- PROVIDED ENTRIES -
..........

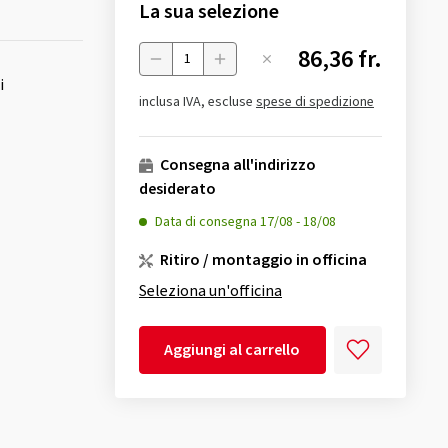
La sua selezione
86,36 fr.
Menge
i
inclusa IVA, escluse
spese di spedizione
Consegna all'indirizzo
desiderato
Data di consegna
17/08
-
18/08
Ritiro / montaggio in officina
Seleziona un'officina
Aggiungi al carrello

..........

- TASK GOAL -
In the text of the listing above, replace "carrello" with "cestino" and change nothing else. Don't include the picture.

- ANSWER TO THE PROBLEM -
La sua selezione
86,36 fr.
Menge
i
inclusa IVA, escluse
spese di spedizione
Consegna all'indirizzo
desiderato
Data di consegna
17/08
-
18/08
Ritiro / montaggio in officina
Seleziona un'officina
Aggiungi al cestino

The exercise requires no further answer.